> _Exercises to complete_:
1. In the MV-HEVC decoding post below, why is the iPhone-captured MV-HEVC stream described as non-conformant? Answer in one to three sentences.
2. According to the MV-HEVC decoding post below, what command was used to convert the .mov file to a .hevc elementary stream?
3. From the MV-HEVC decoding post below, list in order every NAL unit in the first AU of the iPhone-captured stream, with its layer ID.

> _Source_:
■ ■ ■ ■ ■ ■ ■
[FFmpeg-devel] [RFC/PATCH] MV-HEVC decoding

Mon Sep 9 20:45:57 EEST 2024

Thanks for the patch set!  Ran some initial tests and here are some
findings:

1. Tested using the HTM ref SW encoded bitstreams; the HTM encoded 2 layer
MV-HEVC elementary streams are decoded by both the HTM decoder and ffmpeg,
and both resulted in the same decoded pixels for both views.

2. Tested with the iPhone captured sample videos (some samples are
available from
https://blog.frame.io/2024/02/01/how-to-capture-and-view-vision-pro-spatial-video/).
To decode using the HTM decoder, converted the .mov file to .hevc
elementary stream (using "ffmpeg -view_ids -1 -i sample.mov -vcodec copy
sample.hevc").  The iPhone captured MV-HEVC seems to be non-conformant as
for the very first AU we have the following NAL units: prefix SEI (layer ID
0), CRA (layer ID 0), prefix SEI (layer ID 0), CRA (layer ID 1).  Based on
Section 7.4.2.4.4 of the HEVC spec, a prefix SEI with layer ID 0 indicates
a new AU, so the bitstream is not conformant for the 2 layer case.  The
reference HTM decoder seems to be tolerant to this and correctly decodes
the "non-conformant" elementary stream, but ffmpeg does not.  However,
ffmpeg does decode the .mov container file correctly as each AU is
correctly passed to the decoder as a video sample.  Aside from this
con-conformance issue, both the HTM decoder and ffmpeg seem to produce
pixel exact views.  For the view by view comparison, I had to manually skip
some initial frames output by the HTM decoder, as ffmpeg did not output
some of the first few views/frames.
■ ■ ■ ■ ■ ■ ■
> _Dataset_:
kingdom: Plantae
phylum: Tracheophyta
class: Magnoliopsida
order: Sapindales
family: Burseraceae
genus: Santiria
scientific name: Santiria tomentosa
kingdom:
■ ■ ■ ■ ■ ■ ■
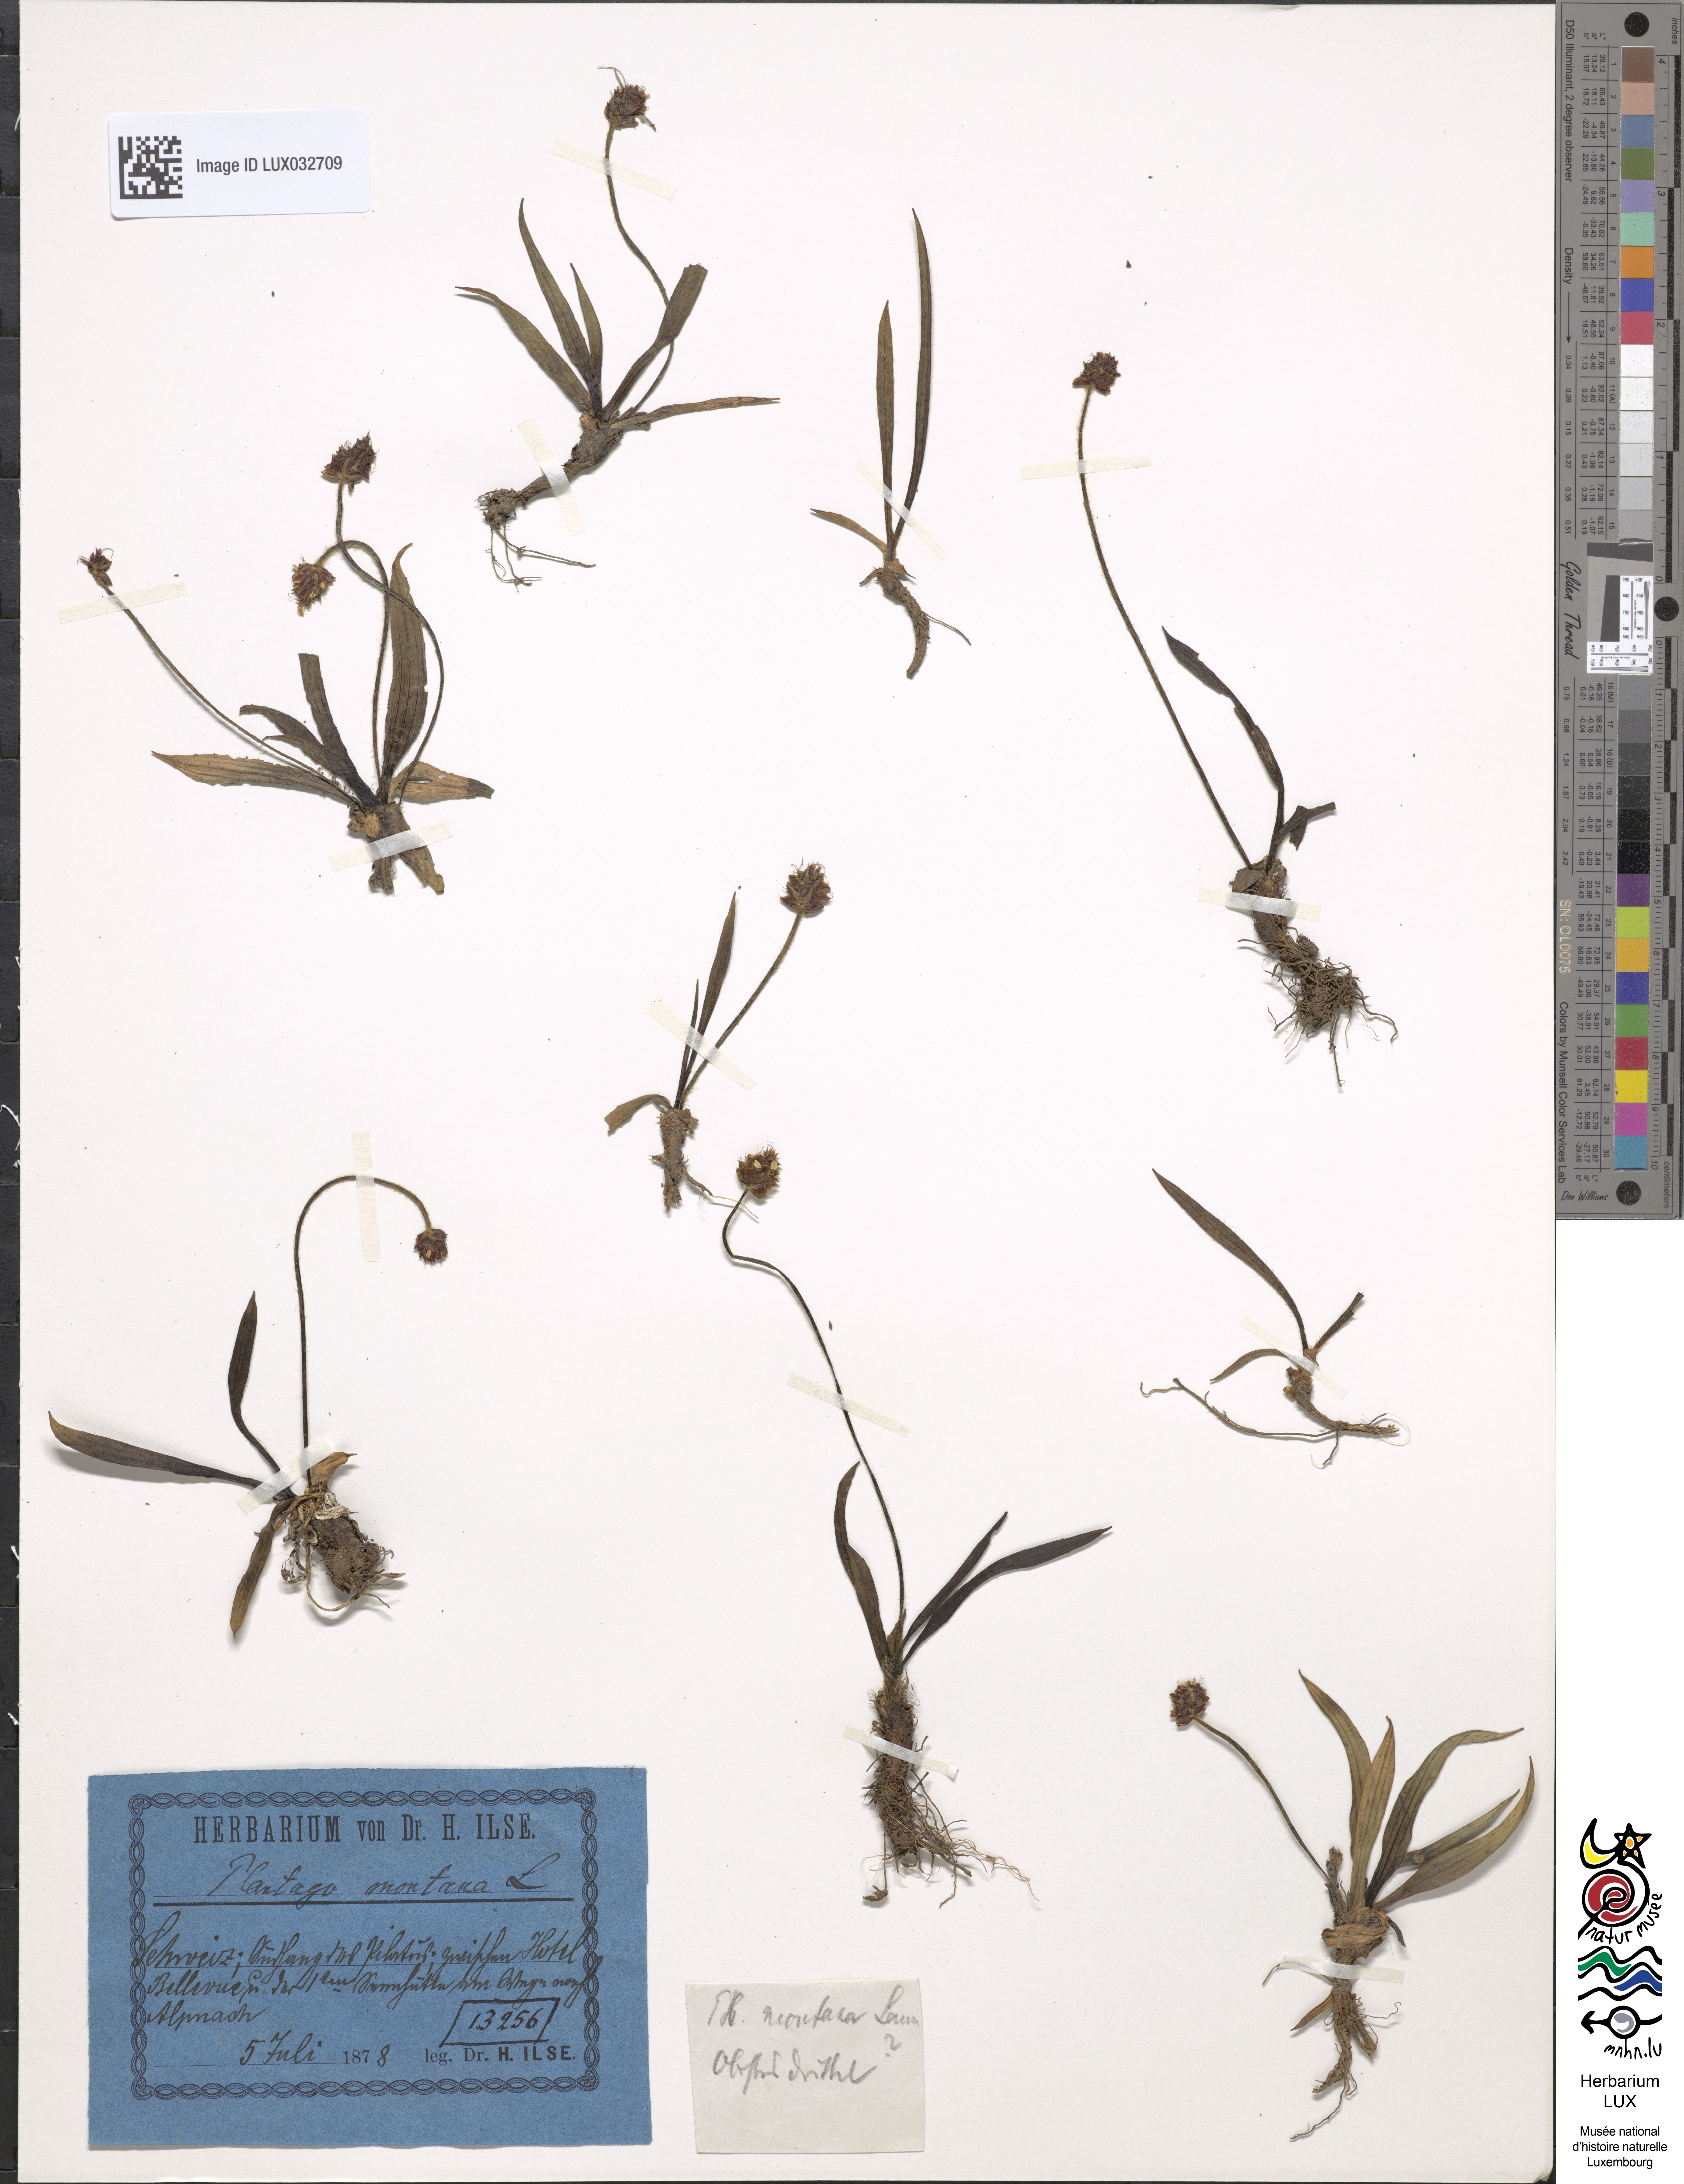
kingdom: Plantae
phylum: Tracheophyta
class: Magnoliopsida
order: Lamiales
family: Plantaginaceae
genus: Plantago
■ ■ ■ ■ ■ ■ ■
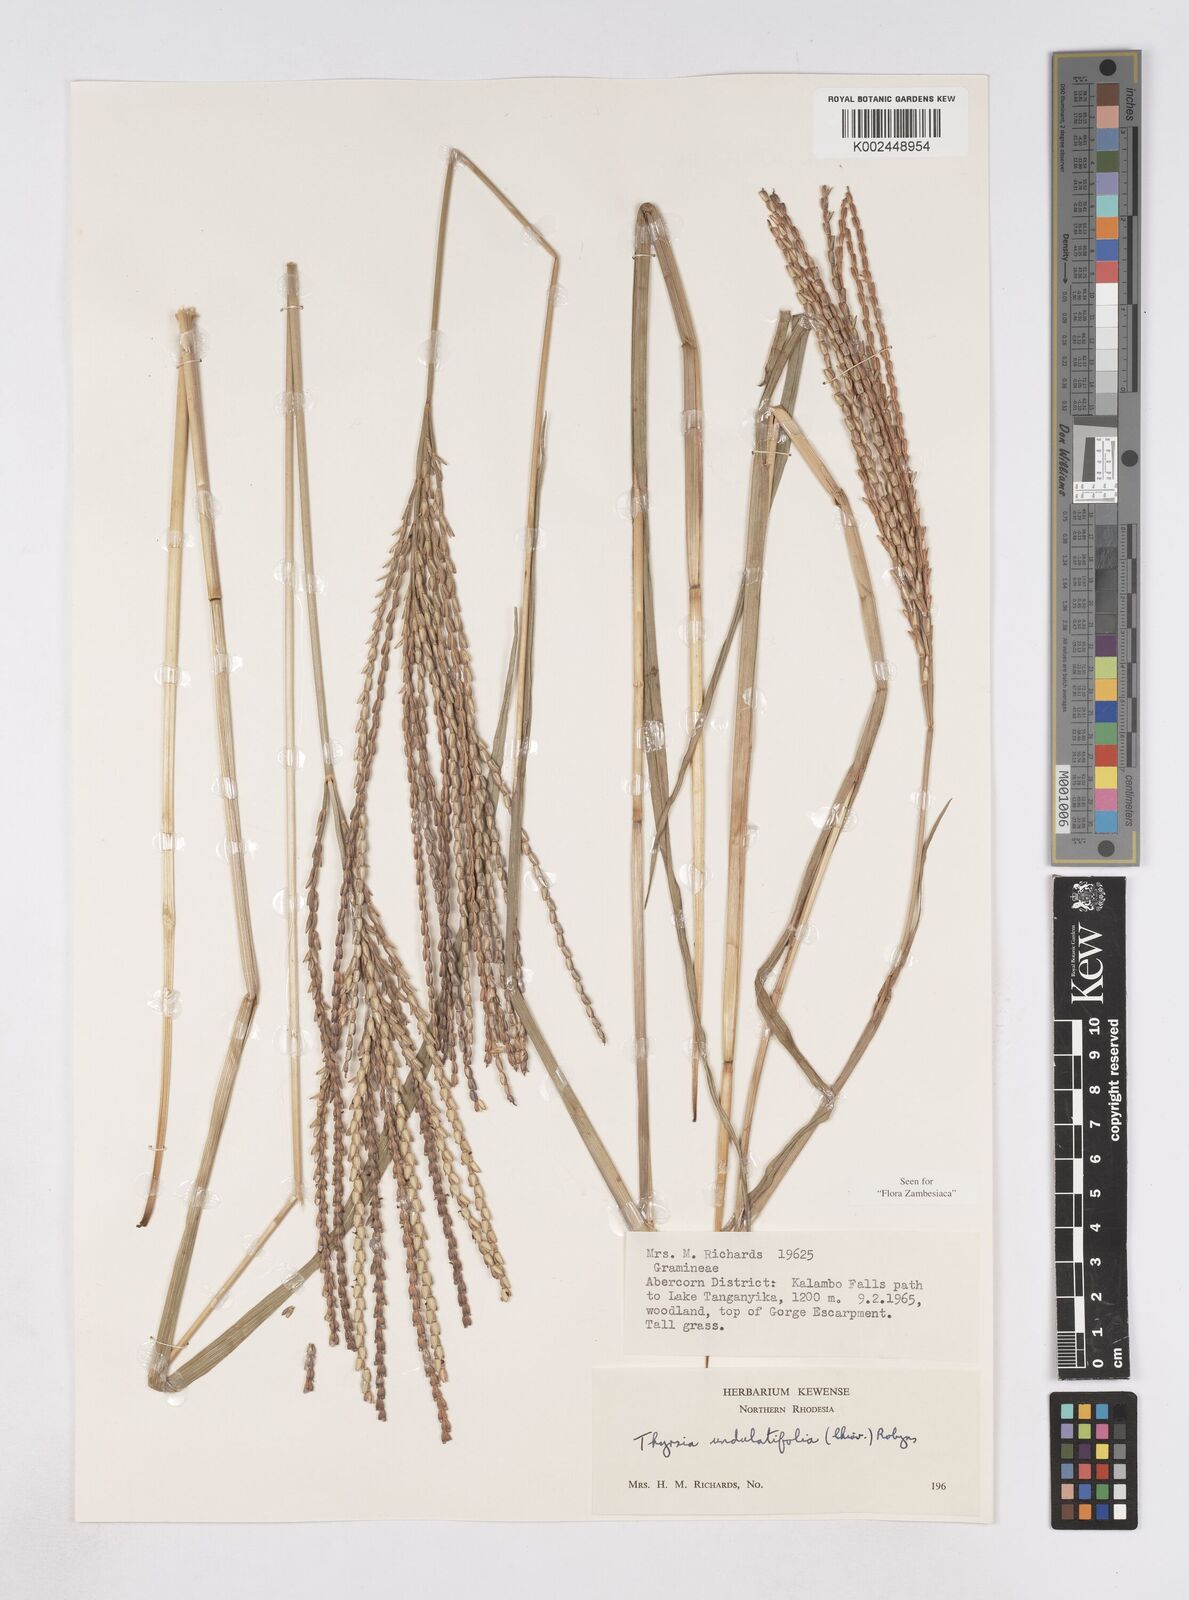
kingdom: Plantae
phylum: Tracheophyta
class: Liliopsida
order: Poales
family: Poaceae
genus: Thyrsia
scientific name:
■ ■ ■ ■ ■ ■ ■
> _Task results_:
1. In the very first access unit, a prefix SEI with layer ID 0 appears again after the layer-0 CRA and before the layer-1 CRA. Section 7.4.2.4.4 of the HEVC spec says a prefix SEI with layer ID 0 indicates a new AU. For a 2-layer stream, that placement makes the bitstream non-conformant.

2. ffmpeg -view_ids -1 -i sample.mov -vcodec copy sample.hevc

3.
1. Prefix SEI (layer ID 0)
2. CRA (layer ID 0)
3. Prefix SEI (layer ID 0)
4. CRA (layer ID 1)